TLX250-CDx (89Zr-DFO-girentuximab) is an investigational product for the imaging of clear cell renal cell carcinoma (ccRCC) with position emission tomography (PET). It has received “Breakthrough Designation” from the US FDA.
Telix said it will continue recruiting into the study for up to an additional three months.
“This additional recruitment will both generate further data in support of the Biologics License Application (BLA) and facilitate continued experience for trial sites ahead of Telix’s planned transition to opening a broader, more accessible Expanded Access Program (EAP),” said the company, adding, “The EAP for TLX250-CDx is currently planned to commence in June 2022. Telix expects to report the outcome from the ZIRCON study in 2H, 2022.”

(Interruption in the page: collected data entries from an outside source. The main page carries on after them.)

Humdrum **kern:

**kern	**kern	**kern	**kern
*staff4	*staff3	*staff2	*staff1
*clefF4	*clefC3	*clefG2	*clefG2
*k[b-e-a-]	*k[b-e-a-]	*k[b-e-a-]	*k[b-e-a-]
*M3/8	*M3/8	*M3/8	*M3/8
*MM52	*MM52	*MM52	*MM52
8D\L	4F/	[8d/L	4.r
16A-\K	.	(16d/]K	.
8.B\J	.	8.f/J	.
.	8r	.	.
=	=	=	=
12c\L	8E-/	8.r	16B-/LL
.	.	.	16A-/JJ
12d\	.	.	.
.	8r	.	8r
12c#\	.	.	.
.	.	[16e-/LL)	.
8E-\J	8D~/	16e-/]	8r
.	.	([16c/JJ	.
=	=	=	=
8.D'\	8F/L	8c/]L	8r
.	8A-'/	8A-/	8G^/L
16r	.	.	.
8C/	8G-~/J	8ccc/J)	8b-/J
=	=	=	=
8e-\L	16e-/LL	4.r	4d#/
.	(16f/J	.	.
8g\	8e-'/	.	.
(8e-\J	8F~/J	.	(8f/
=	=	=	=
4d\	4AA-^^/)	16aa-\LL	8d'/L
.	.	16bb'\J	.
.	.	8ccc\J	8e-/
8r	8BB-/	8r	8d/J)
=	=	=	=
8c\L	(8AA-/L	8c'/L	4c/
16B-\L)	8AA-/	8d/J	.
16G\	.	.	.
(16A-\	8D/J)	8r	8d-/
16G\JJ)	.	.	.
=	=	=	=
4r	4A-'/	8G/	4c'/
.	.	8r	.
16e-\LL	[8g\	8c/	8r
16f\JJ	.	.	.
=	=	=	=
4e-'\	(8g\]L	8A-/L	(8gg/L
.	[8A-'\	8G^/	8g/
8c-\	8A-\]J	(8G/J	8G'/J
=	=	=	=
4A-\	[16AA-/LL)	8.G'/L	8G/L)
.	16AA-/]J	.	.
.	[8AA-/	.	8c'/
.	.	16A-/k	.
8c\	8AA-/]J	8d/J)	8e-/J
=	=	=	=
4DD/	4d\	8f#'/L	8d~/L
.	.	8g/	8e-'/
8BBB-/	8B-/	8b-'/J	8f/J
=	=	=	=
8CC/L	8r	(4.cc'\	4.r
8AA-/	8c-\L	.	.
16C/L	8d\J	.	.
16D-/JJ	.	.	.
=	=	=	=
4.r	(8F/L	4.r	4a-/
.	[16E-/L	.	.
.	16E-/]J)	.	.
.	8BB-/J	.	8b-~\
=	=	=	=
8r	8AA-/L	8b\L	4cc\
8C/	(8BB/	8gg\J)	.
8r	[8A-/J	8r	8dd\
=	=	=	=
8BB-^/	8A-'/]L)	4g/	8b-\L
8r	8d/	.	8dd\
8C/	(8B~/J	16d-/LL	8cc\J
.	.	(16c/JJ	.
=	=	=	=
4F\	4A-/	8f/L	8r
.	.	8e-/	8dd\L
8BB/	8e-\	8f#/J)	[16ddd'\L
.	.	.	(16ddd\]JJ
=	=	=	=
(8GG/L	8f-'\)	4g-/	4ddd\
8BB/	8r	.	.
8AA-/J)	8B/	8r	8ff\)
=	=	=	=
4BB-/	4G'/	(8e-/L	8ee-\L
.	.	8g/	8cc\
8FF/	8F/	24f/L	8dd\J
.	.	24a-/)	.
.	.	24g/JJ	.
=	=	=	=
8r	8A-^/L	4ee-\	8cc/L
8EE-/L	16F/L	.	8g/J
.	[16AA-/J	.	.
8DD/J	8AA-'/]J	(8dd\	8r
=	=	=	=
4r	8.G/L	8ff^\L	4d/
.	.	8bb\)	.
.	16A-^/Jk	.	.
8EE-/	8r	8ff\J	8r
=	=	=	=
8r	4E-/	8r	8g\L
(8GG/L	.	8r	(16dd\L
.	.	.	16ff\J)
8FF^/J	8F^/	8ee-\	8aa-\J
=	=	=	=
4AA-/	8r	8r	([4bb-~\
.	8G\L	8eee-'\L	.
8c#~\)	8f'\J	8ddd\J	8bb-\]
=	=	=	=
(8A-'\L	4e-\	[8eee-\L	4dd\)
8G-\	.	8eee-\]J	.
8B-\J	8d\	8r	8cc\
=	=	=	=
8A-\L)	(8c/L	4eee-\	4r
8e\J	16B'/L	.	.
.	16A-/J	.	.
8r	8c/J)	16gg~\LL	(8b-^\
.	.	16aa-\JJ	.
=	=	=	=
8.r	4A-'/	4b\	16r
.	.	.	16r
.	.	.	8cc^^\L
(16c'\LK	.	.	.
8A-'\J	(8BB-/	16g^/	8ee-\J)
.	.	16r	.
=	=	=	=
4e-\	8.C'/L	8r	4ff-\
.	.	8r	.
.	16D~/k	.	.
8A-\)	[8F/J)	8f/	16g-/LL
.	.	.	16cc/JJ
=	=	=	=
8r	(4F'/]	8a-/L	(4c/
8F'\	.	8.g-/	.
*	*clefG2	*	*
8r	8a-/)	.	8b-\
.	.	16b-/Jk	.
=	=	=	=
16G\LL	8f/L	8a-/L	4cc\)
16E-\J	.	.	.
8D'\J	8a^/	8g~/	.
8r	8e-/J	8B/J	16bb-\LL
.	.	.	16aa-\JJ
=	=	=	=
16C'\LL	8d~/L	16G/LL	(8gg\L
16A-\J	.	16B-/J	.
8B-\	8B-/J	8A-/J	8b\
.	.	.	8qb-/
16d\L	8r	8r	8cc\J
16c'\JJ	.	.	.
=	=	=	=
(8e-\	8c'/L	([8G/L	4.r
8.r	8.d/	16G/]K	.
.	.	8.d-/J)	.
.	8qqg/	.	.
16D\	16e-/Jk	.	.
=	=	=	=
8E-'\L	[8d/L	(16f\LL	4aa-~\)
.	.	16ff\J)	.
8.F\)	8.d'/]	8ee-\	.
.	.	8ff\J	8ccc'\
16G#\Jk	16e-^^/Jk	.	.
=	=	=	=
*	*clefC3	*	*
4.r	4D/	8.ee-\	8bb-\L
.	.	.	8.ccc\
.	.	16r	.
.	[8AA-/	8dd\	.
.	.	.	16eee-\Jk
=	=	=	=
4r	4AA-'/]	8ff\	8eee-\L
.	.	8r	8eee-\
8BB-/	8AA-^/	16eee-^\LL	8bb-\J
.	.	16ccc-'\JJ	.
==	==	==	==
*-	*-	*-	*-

Telix chief medical officer Dr Colin Hayward said, “We are pleased to have reached this important milestone in our Phase III program, and to have reached target enrolment. Recruitment into this study has accelerated as clinical sites have gradually re-opened due to COVID and investigators have become accustomed to using the imaging agent. We look forward to delivering the outcome of this highly innovative study with the goal of delivering an important unmet medical need.”